New Hasbro CEO Says Company to Focus on ‘Fewer Big Opportunities’

Hasbro

The continued post-pandemic popularity of Hasbro’s tabletop games alongside sustained growth of its digital gaming franchise and new TV and film partnerships, marked the ongoing turnaround at the country’s largest toy maker by sales and market value Tuesday (April 19).

This, as the $13 billion Rhode Island-based company announced its earnings for the three months ending March 27, a period that marked the first quarterly results under the direction of new CEO Chris Cocks, who took the helm in late February following the surprise passing of former Hasbro lead Brian Goldner in October.

“Since taking over as CEO, our team has commenced a comprehensive review of our strategy and operations,” Cocks told analysts and investors on the company’s earnings call.

“A major theme of this effort is focus and scale; focusing on fewer bigger opportunities and [then] scaling those with reinvestment to drive profitable growth and enhanced shareholder return,” the 48-year-old executive who previously headed the company’s Dungeons & Dragons franchise since 2016 added.

That last part — enhanced shareholder returns — is proving to be a tricky situation for Cocks, who is not only trying to reverse a slump that has seen shares of Hasbro fall over 15% so far this year (compared to a 7% decline for the S&P 500 and a 6% increase by smaller rival Mattel), the maker of Play Dough and My Little Pony is also embroiled in a proxy fight that is looking to shake up the company’s board and spin-off its digital operations.

Read more: Hasbro Activist Investor Alta Fox Wants New Board Members, Wizards of the Coast Spinoff

While the company has defended its existing executive leadership team and strategic review process, it is clearly facing pressure from long-term investors who are dismayed by the fact that the stock is back to where it was in January 2017.

Playing a Bored Game

With that in mind, Cocks and his team are trying extra hard to keep customers and investors from getting bored, as the company looks to leverage its existing franchises while also nurturing new ones.

Excluding the sale of its music business last summer, Hasbro said its comparable Q1 revenues in its remaining five businesses were up 19% to $1.1 billion, roughly half of which came from its long-standing “Franchise Brands,” such as Magic: The Gathering, Peppa Pig and Transformers.

At the same time, Hasbro said its Partner Brands, which include toy deals with Marvel, Star Wars, Fortnite, and Ghostbusters, rose 10%, while its Wizards of the Coast & Digital Gaming segment rose 9%.

“What we can say is, traditionally the Q1 is one of our smallest quarters,” Cocks said. “We have a fantastic lineup coming up in the following quarters, along with a great [TV and film] entertainment lineup,” Cocks said, characterizing the positive upswing and improving trends the company expects as the year goes on.
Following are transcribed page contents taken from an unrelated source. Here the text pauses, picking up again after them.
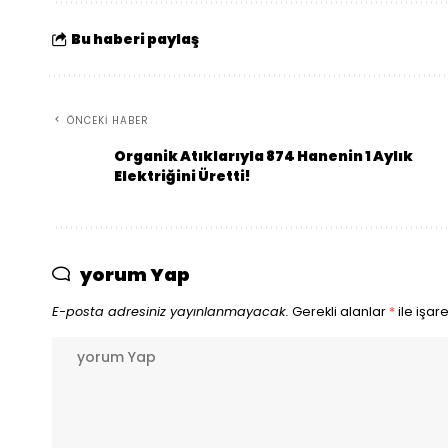
Bu haberi paylaş
ÖNCEKI HABER
Organik Atıklarıyla 874 Hanenin 1 Aylık
Elektriğini Üretti!
yorum Yap
E-posta adresiniz yayınlanmayacak.
Gerekli alanlar
*
ile işar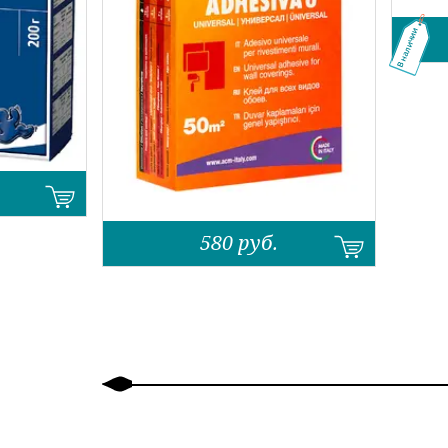
В наличии
580
руб.
Назад
Вперед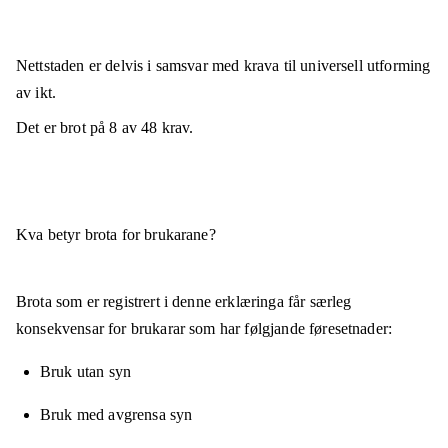
Nettstaden er
delvis i samsvar
med krava til universell utforming
av ikt.
Det er brot på
8
av
48
krav.
Kva betyr brota for brukarane?
Brota som er registrert i denne erklæringa får særleg
konsekvensar for brukarar som har følgjande føresetnader:
Bruk utan syn
Bruk med avgrensa syn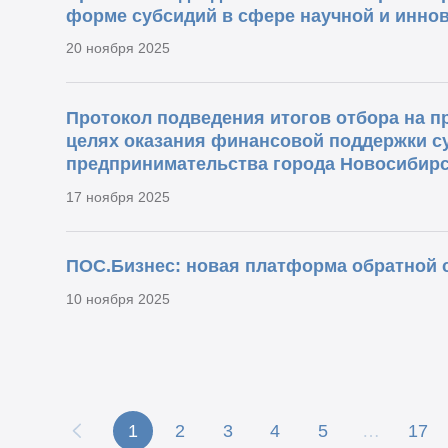
форме субсидий в сфере научной и инно
20 ноября 2025
Протокол подведения итогов отбора на п
целях оказания финансовой поддержки су
предпринимательства города Новосибирс
17 ноября 2025
ПОС.Бизнес: новая платформа обратной с
10 ноября 2025
1
2
3
4
5
…
17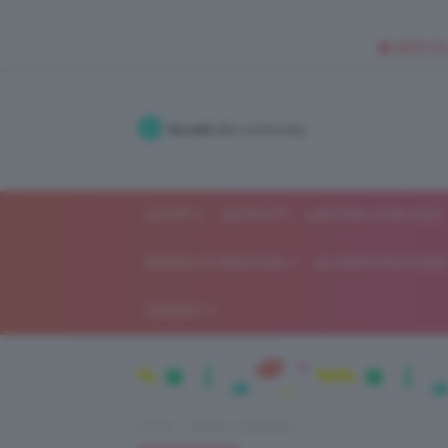
🥥 NEW IN
Accedi
alla community
SHOP
ISCRIVITI
LAVORA CON NOI
MODA E FASHION
ALIMENTAZIONE 
GOSSIP
Home
Beauty e bellezza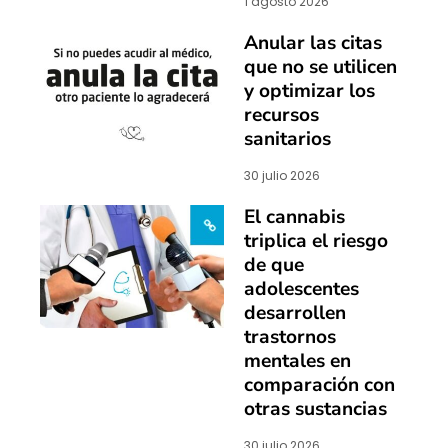
1 agosto 2026
Anular las citas
que no se utilicen
y optimizar los
recursos
sanitarios
30 julio 2026
El cannabis
triplica el riesgo
de que
adolescentes
desarrollen
trastornos
mentales en
comparación con
otras sustancias
30 julio 2026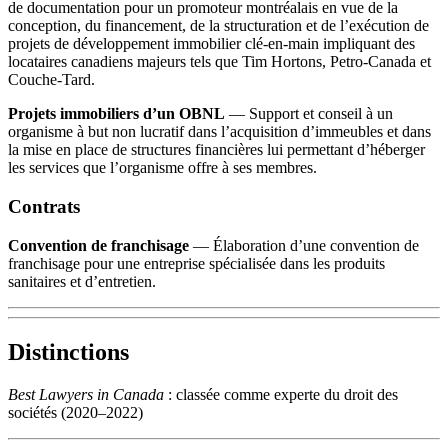
de documentation pour un promoteur montréalais en vue de la
conception, du financement, de la structuration et de l’exécution de
projets de développement immobilier clé-en-main impliquant des
locataires canadiens majeurs tels que Tim Hortons, Petro-Canada et
Couche-Tard.
Projets immobiliers d’un OBNL
— Support et conseil à un
organisme à but non lucratif dans l’acquisition d’immeubles et dans
la mise en place de structures financières lui permettant d’héberger
les services que l’organisme offre à ses membres.
Contrats
Convention de franchisage
— Élaboration d’une convention de
franchisage pour une entreprise spécialisée dans les produits
sanitaires et d’entretien.
Distinctions
Best Lawyers in Canada
: classée comme experte du droit des
sociétés (2020–2022)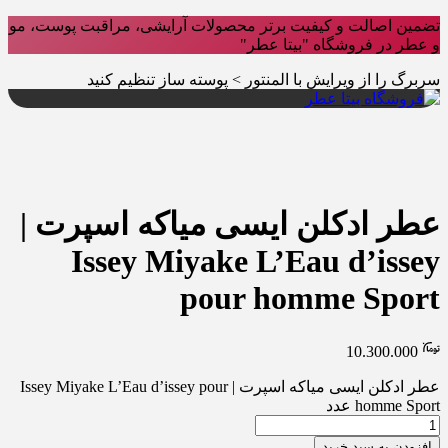
تضمین اصالت و کیفیت برتر محصولات آرایشی، مراقبت پوست، مو
و عطر در فروشگاه "بیتا عطر"
سربرگ را از ویرایش با المنتور > پوسته ساز تنظیم کنید
عطر ادکلن ایسی میاکه اسپرت |
Issey Miyake L’Eau d’issey
pour homme Sport
10.300.000
عطر ادکلن ایسی میاکه اسپرت | Issey Miyake L’Eau d’issey pour
homme Sport عدد
افزودن به سبد خرید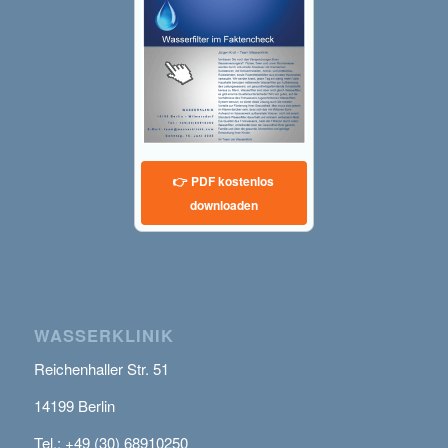
👉 PDF kostenlos
downloaden
WASSERKLINIK
Reichenhaller Str. 51
14199 Berlin
Tel.: +49 (30) 68910250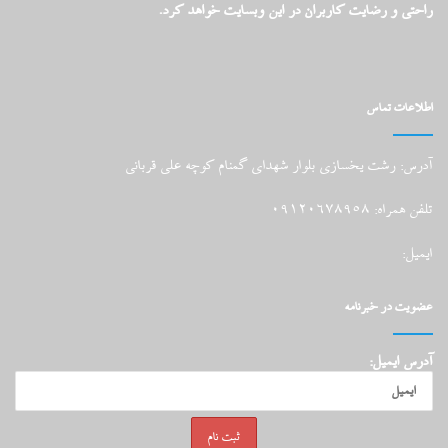
راحتی و رضایت کاربران در این وبسایت خواهد کرد.
اطلاعات تماس
آدرس: رشت یخسازی بلوار شهدای گمنام کوچه علی قربانی
تلفن همراه: 09120678958
ایمیل:
عضویت در خبرنامه
آدرس ایمیل: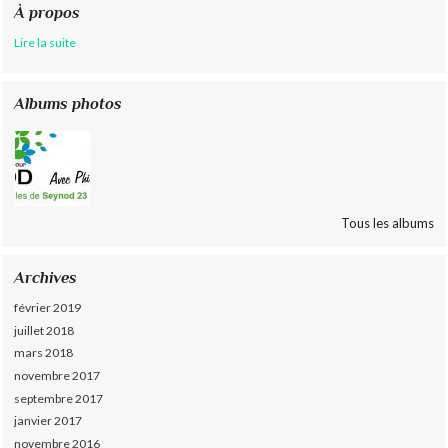
À propos
Lire la suite
Albums photos
Tous les albums
Archives
février 2019
juillet 2018
mars 2018
novembre 2017
septembre 2017
janvier 2017
novembre 2016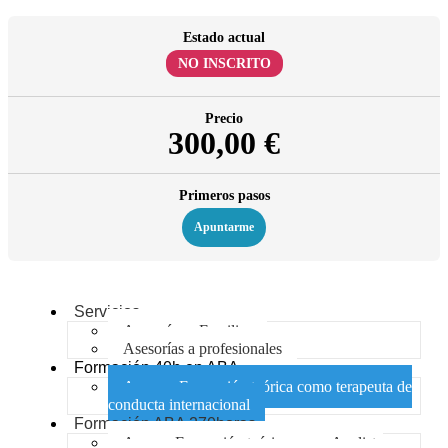
Estado actual
NO INSCRITO
Precio
300,00 €
Primeros pasos
Apuntarme
Servicios
Asesorías a Familias
Asesorías a profesionales
Formación 40h en ABA
Acceso- Formación teórica como terapeuta de
conducta internacional
Formación ABA 270horas
Acceso-Formación teórica como Analista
According to Cynthia Williams, who was recruited from Microsoft’s Xbox business in February to become president of Hasbro’s Wizards of the Coast and Digital Gaming division, the toymaker’s upcoming calendar will be busy.

“One thing I’d say is we still have additional [game] sets we’re going to be releasing this year,” Williams told investors. “Two of those will be in the second quarter, which will be our biggest quarter of the year.”